Por: Rodolfo Izaguirre
Cuando Fidel Castro entró en la Universidad Central de Venezuela lo hizo vestido de uniforme verde olivo, el kepis y un enorme tabaco en la boca. No era ningún humanista sino un guerrero, un hombre de armas.
Sin embargo, ¡la universidad y yo nos estremecimos de júbilo! ¡Lo vi pasar junto a mí! Alto, corpulento: emanaba de él la vibrante satisfacción del vencedor, del héroe. ¡Yo jamás había visto uno! Los conocía por las novelas, por las guerras y por la exaltación con la que desde tiempos antiguos han sido aclamados y enaltecidos con coronas de laurel ¡como si fueran reyes! Pero aquella vez era una universidad la que aclamaba a un héroe militar y no ¡a un universitario!

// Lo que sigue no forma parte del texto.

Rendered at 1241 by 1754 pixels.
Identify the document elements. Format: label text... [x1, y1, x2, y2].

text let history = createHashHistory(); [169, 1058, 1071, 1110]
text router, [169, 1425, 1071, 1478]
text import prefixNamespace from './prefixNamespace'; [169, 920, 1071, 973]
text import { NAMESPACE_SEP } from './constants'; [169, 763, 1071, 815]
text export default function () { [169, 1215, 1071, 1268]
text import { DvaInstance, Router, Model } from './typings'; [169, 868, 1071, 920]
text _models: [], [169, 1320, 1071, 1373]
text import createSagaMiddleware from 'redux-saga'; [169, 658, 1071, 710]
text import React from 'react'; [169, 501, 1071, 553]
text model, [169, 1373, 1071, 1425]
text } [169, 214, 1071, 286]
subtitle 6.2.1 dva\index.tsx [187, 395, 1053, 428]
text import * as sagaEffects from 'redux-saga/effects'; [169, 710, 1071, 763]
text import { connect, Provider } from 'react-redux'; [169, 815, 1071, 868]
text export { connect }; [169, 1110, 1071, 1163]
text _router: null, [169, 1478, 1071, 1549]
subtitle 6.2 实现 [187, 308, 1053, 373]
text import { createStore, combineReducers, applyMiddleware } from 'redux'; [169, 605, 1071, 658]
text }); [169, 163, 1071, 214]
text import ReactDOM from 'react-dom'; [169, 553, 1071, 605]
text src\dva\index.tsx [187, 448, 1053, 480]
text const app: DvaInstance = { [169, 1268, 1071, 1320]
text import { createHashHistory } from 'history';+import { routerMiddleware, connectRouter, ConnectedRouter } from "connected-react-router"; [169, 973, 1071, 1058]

En ese momento, ¡también es verdad!, nadie podía imaginar que aquel héroe cubano iba a convertirse en un sátrapa que durante más de medio siglo desgraciaría a sus compatriotas y perturbaría el sosiego de toda una región… ¡Hasta que Hugo Chávez le permitió apropiarse de mi país! Desde entonces desconfío de los héroes, particularmente de los héroes militares; trato de mantenerme lo más alejado que puedo de ellos y cojo la acera de enfrente cuando los veo venir.
Se dice que el héroe tiene como fin primordial vencerse a sí mismo, pero no es así; por el contrario, busca permanecer, hacerse eterno, inmortalizarse en la memoria de quienes sobreviven a sus desplantes autoritarios. Las virtudes que habrían podido brotar del heroísmo y hacer del héroe alguien humilde y generoso se transforman en un poder absoluto y venenoso, en permanente surtidor de desgracias, en empobrecimiento espiritual. Antes, se le plasmaba en la estatua que algún día será derribada entre gritos y aplausos. Hoy, se idolatra al “héroe” a través de los medios, las vallas publicitarias, los videos que incesantemente se proyectan después de su muerte activados por una oscura aunque bien diseñada devoción política necrofílica de sus seguidores. En todo caso, no hay vuelta atrás ¡el héroe militar de hoy es el autócrata de mañana!
La sociedad venezolana aclamó con arcos de triunfo a Juan Vicente Gómez y aplaudió la traición que le hizo a su compadre Cipriano Castro, de vida escandalosa. Fue Manuel Vicente Romerogarcía, el autor de la novela Peonía, quien dijo acertadamente, refiriéndose a Cipriano ya en el exilio, que “¡se fue Atila pero dejó el caballo!”, porque los mismos que aclamaron a Juan Vicente tuvieron que padecer los veintisiete años de vida “virtuosa” y “benemérita” que duró su oprobio.
Alguien dice: “Pobres los pueblos que no tienen héroes”. Y Galileo, el de Bertold Brecht, contesta: “Pobres los pueblos que necesitan héroes”. Amañada por quienes se perpetúan en el poder, la historia pretende que solo sean héroes los militares triunfantes en las batallas, pero la última batalla que se conoce fue la de Ciudad Bolívar que precisamente hizo héroe militar a Juan Vicente Gómez en 1903. No se sabe de ninguna otra que permita mostrar en el país nuevos héroes militares, aunque existen muchos héroes civiles, tanto en las artes como en las ciencias, que los militares tienden a ignorar.
En Un eclair dans la jungle, una novela de Alan Evans, traducida del inglés y publicada por Marcel Duhamel para la serie noire de Gallimard, aparece en un empobrecido país la colosal estatua de su Libertador, inmortalizado en el bronce y en plena lucha contra el enemigo. “Fue un alivio que haya muerto en el combate”, explica Vargas, el envejecido primer ministro. “Mi abuelo estuvo a su lado y me dijo que era un camorrista terrible que hacía suyo todo lo que caía en sus manos. Dijo también que, si hubiese vivido, ¡el pueblo habría lamentado haber sido liberado por él!”.
Hay una Norma más diáfana y prestigiosa que la de Vincenzo Bellini: Cuando veas a un héroe militar, ¡corre! ¡Corre!